Entries taken from a collection:
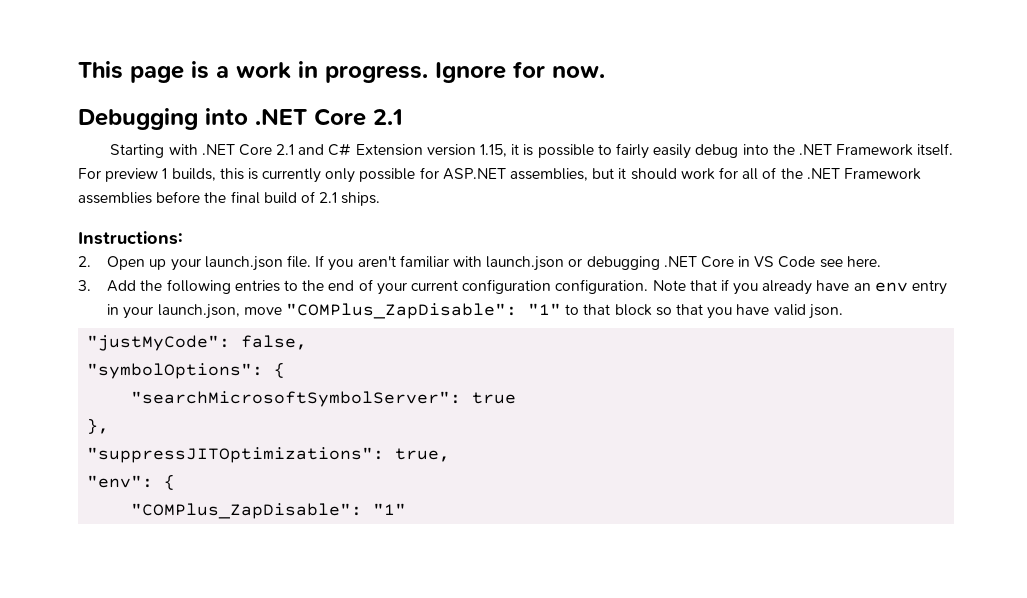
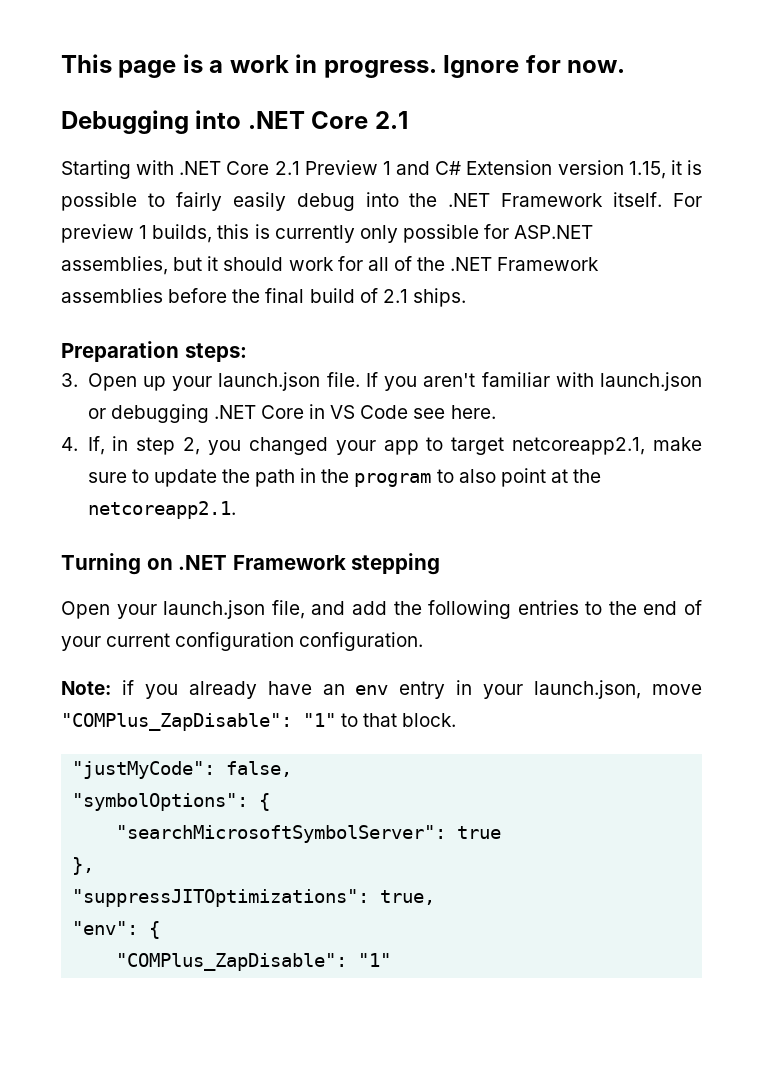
(295, 149) none -> [304,160,391,175] Preview 1
[78,231,183,245] [78,256,91,267] Instructions: // 2. -> [61,341,247,362] [61,373,78,387] Preparation steps: // 3.
[78,280,137,292] 3. Add -> [61,436,702,455] [87,468,602,487] [87,501,236,519] [61,553,441,575] [61,600,387,619] 4. If, in step 2, you changed your app to target netcoreapp2.1, make sure to update the path in the program to also point at the netcoreapp2.1. // Turning on .NET Framework stepping // Open your launch.json file, and add
[652,280,717,291] Note that -> [61,681,111,695] // Note:
[614,304,843,319] block so that you have valid json. -> [402,713,457,727] block.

== Requirement ==
The answer must be an exact copy of every record above, minus the pictures.

== Exercise result ==
(295, 149) none -> [304,160,391,175] Preview 1
[78,231,183,245] [78,256,91,267] Instructions: // 2. -> [61,341,247,362] [61,373,78,387] Preparation steps: // 3.
[78,280,137,292] 3. Add -> [61,436,702,455] [87,468,602,487] [87,501,236,519] [61,553,441,575] [61,600,387,619] 4. If, in step 2, you changed your app to target netcoreapp2.1, make sure to update the path in the program to also point at the netcoreapp2.1. // Turning on .NET Framework stepping // Open your launch.json file, and add
[652,280,717,291] Note that -> [61,681,111,695] // Note:
[614,304,843,319] block so that you have valid json. -> [402,713,457,727] block.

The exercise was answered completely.